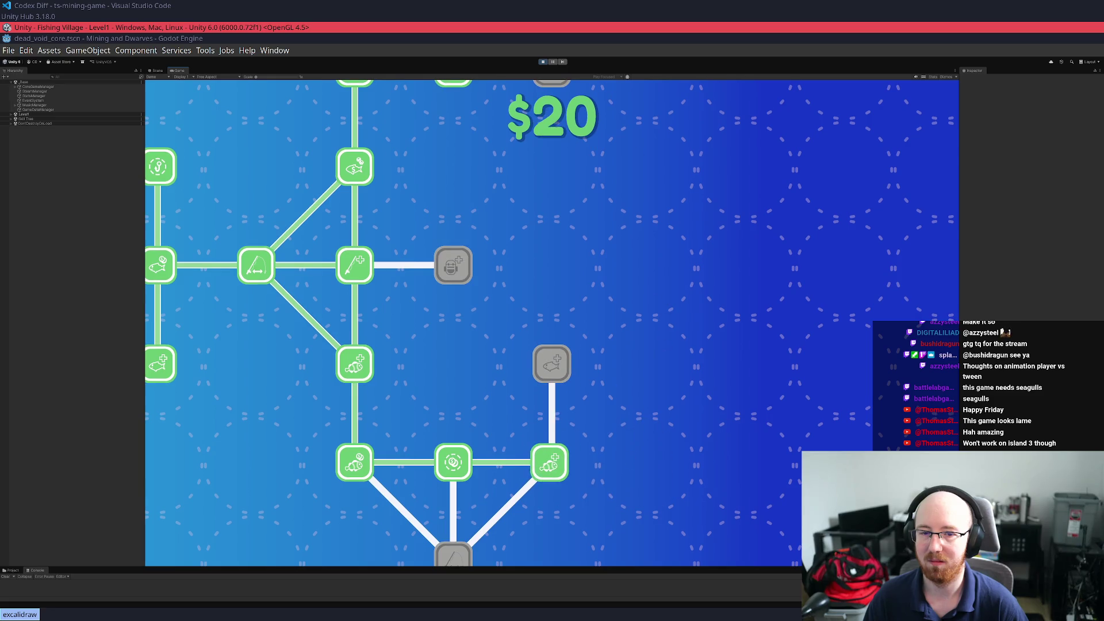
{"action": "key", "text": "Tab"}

--------

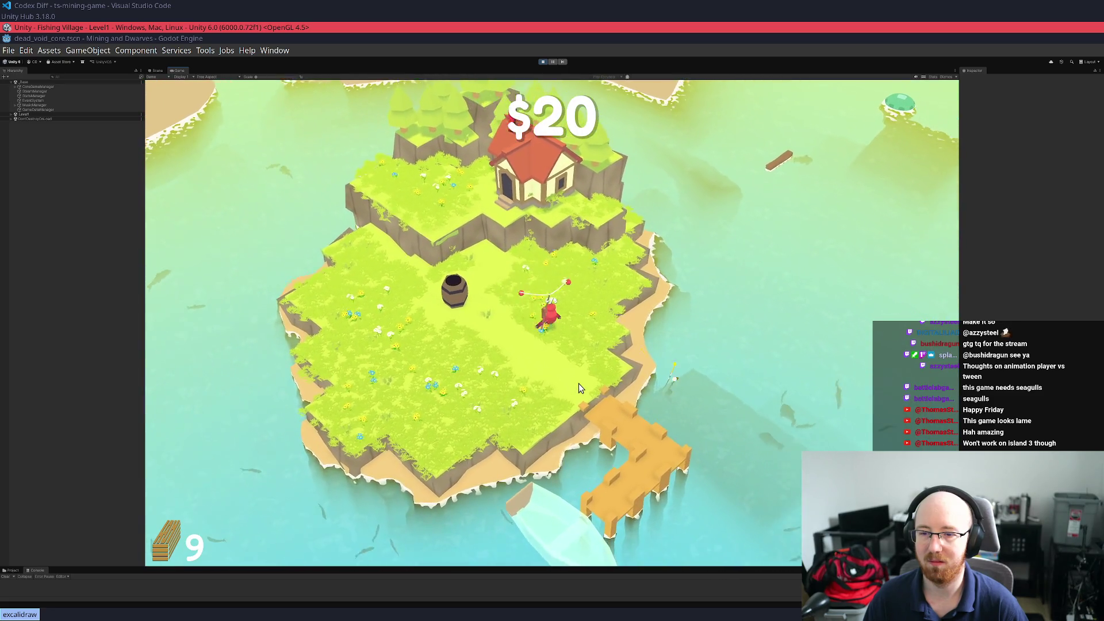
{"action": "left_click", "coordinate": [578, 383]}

--------

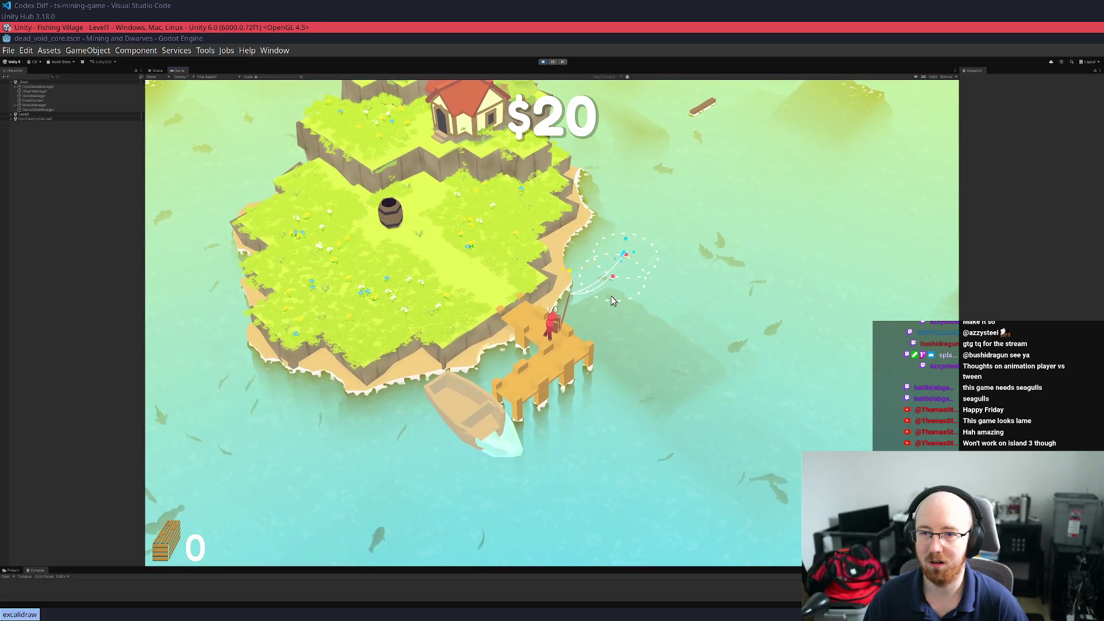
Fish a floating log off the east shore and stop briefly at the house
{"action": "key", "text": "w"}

--------

What is being asked> Which lines of the data include the string "text"? Copy each of them.

Solution for this problem>
{"action": "key", "text": "Tab"}
{"action": "key", "text": "w"}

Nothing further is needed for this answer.